*本文*.
———

これまでに観た映画より(358) 「BACK TO BLACK エイミーのすべて」
2024年11月27日 京都シネマにて
京都シネマで、イギリス・フランス・アメリカ合作映画「BACK TO BLACK エイミーのすべて」を観る。27クラブのメンバーとなってしまったイギリスのシンガーソングライター、エイミー・ワインハウスの人生を描いた作品である。監督:サム・テイラー=ジョンソン。脚本:マット・グリーンハルシュ、出演:マリア・アベラ、ジャック・オコンネル、エディ・マーサン、ジュリエット・コーワン、サム・ブキャナン、レスリー・マンヴィルほか。
27クラブの説明から行いたい。英語圏では27歳で早逝するミュージシャンが多く、この不吉な年齢で亡くなった場合、「27クラブに入った」と見なされる。27歳は若いので、自然死や病死の人は少なく、オーバードーズや自殺など、世間から見て「良くない」とされる死に方をしている人が大半である。エイミー・ワインハウスも急性アルコール中毒で、一応、病気の範疇には入るが、つまりは酒の飲み過ぎで、自ら死を招いている。
27クラブの主なメンバーには、ジミ・ヘンドリックス(変死)、ジャニス・ジョプリン(オーバードーズ)、ジム・モリソン(心臓発作であるがオーバードーズの可能性が高い)、カート・コバーン(自殺)がいる。

———

ページから抽出したテキストデータ
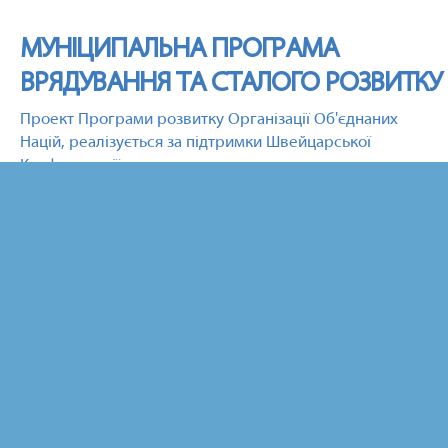
МУНІЦИПАЛЬНА ПРОГРАМА
ВРЯДУВАННЯ ТА СТАЛОГО РОЗВИТКУ
Проект Програми розвитку Організації Об'єднаних
Націй, реалізується за підтримки Швейцарської
Конфедерації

———

*問題*. 映画の感想を記した本文から、「これまでに観た映画より(358) 「BACK TO」から「過ぎで、自ら死を招いている。」までの部分を一字一句違えずに書き写しなさい。 このデータは作業には使わない。

*解答*.
これまでに観た映画より(358) 「BACK TO BLACK エイミーのすべて」
2024年11月27日 京都シネマにて
京都シネマで、イギリス・フランス・アメリカ合作映画「BACK TO BLACK エイミーのすべて」を観る。27クラブのメンバーとなってしまったイギリスのシンガーソングライター、エイミー・ワインハウスの人生を描いた作品である。監督:サム・テイラー=ジョンソン。脚本:マット・グリーンハルシュ、出演:マリア・アベラ、ジャック・オコンネル、エディ・マーサン、ジュリエット・コーワン、サム・ブキャナン、レスリー・マンヴィルほか。
27クラブの説明から行いたい。英語圏では27歳で早逝するミュージシャンが多く、この不吉な年齢で亡くなった場合、「27クラブに入った」と見なされる。27歳は若いので、自然死や病死の人は少なく、オーバードーズや自殺など、世間から見て「良くない」とされる死に方をしている人が大半である。エイミー・ワインハウスも急性アルコール中毒で、一応、病気の範疇には入るが、つまりは酒の飲み過ぎで、自ら死を招いている。